- _Problem_
Can you reproduce the rows below with "Source code" swapped for "Program text" each time it occurs and nothing else changed?

[Dataset excerpts]
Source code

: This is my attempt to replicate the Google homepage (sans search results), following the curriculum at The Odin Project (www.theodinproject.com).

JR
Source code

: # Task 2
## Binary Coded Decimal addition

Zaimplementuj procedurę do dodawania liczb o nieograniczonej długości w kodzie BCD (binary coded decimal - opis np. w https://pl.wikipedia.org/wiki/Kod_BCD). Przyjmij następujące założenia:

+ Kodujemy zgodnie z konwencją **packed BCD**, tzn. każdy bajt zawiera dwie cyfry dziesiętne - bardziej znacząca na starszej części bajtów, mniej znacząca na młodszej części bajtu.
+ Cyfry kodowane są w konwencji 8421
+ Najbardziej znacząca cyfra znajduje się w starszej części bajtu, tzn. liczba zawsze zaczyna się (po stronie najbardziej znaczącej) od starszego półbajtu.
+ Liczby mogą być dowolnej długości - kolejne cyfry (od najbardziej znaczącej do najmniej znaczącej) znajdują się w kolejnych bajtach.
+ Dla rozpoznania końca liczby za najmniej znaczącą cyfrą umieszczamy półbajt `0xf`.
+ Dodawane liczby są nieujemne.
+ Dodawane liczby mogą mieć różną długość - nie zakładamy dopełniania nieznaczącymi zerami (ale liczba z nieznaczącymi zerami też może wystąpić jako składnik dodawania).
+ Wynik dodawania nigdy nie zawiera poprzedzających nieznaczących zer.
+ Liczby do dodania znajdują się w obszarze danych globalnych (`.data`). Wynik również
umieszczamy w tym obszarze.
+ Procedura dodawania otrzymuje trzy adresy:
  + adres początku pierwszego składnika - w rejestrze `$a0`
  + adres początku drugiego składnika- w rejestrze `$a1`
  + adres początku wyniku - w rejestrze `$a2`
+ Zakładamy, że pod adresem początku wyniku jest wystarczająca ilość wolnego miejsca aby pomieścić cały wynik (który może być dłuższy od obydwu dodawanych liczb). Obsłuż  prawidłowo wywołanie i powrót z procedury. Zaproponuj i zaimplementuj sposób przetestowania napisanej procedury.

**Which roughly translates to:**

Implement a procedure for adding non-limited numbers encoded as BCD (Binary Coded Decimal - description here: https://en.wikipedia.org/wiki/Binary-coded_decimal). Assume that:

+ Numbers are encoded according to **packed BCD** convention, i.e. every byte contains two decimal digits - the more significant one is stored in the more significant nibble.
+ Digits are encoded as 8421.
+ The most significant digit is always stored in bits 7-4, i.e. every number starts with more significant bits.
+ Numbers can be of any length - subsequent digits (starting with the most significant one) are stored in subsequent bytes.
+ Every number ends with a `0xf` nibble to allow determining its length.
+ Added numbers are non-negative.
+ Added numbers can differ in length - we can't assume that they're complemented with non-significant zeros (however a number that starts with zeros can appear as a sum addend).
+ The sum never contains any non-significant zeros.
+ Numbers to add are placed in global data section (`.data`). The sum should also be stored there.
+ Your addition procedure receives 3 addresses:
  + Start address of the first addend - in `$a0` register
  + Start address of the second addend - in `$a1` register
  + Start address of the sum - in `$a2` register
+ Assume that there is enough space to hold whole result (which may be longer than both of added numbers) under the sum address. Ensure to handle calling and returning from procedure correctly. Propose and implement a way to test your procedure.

- _The answer_
Program text

: This is my attempt to replicate the Google homepage (sans search results), following the curriculum at The Odin Project (www.theodinproject.com).

JR
Program text

: # Task 2
## Binary Coded Decimal addition

Zaimplementuj procedurę do dodawania liczb o nieograniczonej długości w kodzie BCD (binary coded decimal - opis np. w https://pl.wikipedia.org/wiki/Kod_BCD). Przyjmij następujące założenia:

+ Kodujemy zgodnie z konwencją **packed BCD**, tzn. każdy bajt zawiera dwie cyfry dziesiętne - bardziej znacząca na starszej części bajtów, mniej znacząca na młodszej części bajtu.
+ Cyfry kodowane są w konwencji 8421
+ Najbardziej znacząca cyfra znajduje się w starszej części bajtu, tzn. liczba zawsze zaczyna się (po stronie najbardziej znaczącej) od starszego półbajtu.
+ Liczby mogą być dowolnej długości - kolejne cyfry (od najbardziej znaczącej do najmniej znaczącej) znajdują się w kolejnych bajtach.
+ Dla rozpoznania końca liczby za najmniej znaczącą cyfrą umieszczamy półbajt `0xf`.
+ Dodawane liczby są nieujemne.
+ Dodawane liczby mogą mieć różną długość - nie zakładamy dopełniania nieznaczącymi zerami (ale liczba z nieznaczącymi zerami też może wystąpić jako składnik dodawania).
+ Wynik dodawania nigdy nie zawiera poprzedzających nieznaczących zer.
+ Liczby do dodania znajdują się w obszarze danych globalnych (`.data`). Wynik również
umieszczamy w tym obszarze.
+ Procedura dodawania otrzymuje trzy adresy:
  + adres początku pierwszego składnika - w rejestrze `$a0`
  + adres początku drugiego składnika- w rejestrze `$a1`
  + adres początku wyniku - w rejestrze `$a2`
+ Zakładamy, że pod adresem początku wyniku jest wystarczająca ilość wolnego miejsca aby pomieścić cały wynik (który może być dłuższy od obydwu dodawanych liczb). Obsłuż  prawidłowo wywołanie i powrót z procedury. Zaproponuj i zaimplementuj sposób przetestowania napisanej procedury.

**Which roughly translates to:**

Implement a procedure for adding non-limited numbers encoded as BCD (Binary Coded Decimal - description here: https://en.wikipedia.org/wiki/Binary-coded_decimal). Assume that:

+ Numbers are encoded according to **packed BCD** convention, i.e. every byte contains two decimal digits - the more significant one is stored in the more significant nibble.
+ Digits are encoded as 8421.
+ The most significant digit is always stored in bits 7-4, i.e. every number starts with more significant bits.
+ Numbers can be of any length - subsequent digits (starting with the most significant one) are stored in subsequent bytes.
+ Every number ends with a `0xf` nibble to allow determining its length.
+ Added numbers are non-negative.
+ Added numbers can differ in length - we can't assume that they're complemented with non-significant zeros (however a number that starts with zeros can appear as a sum addend).
+ The sum never contains any non-significant zeros.
+ Numbers to add are placed in global data section (`.data`). The sum should also be stored there.
+ Your addition procedure receives 3 addresses:
  + Start address of the first addend - in `$a0` register
  + Start address of the second addend - in `$a1` register
  + Start address of the sum - in `$a2` register
+ Assume that there is enough space to hold whole result (which may be longer than both of added numbers) under the sum address. Ensure to handle calling and returning from procedure correctly. Propose and implement a way to test your procedure.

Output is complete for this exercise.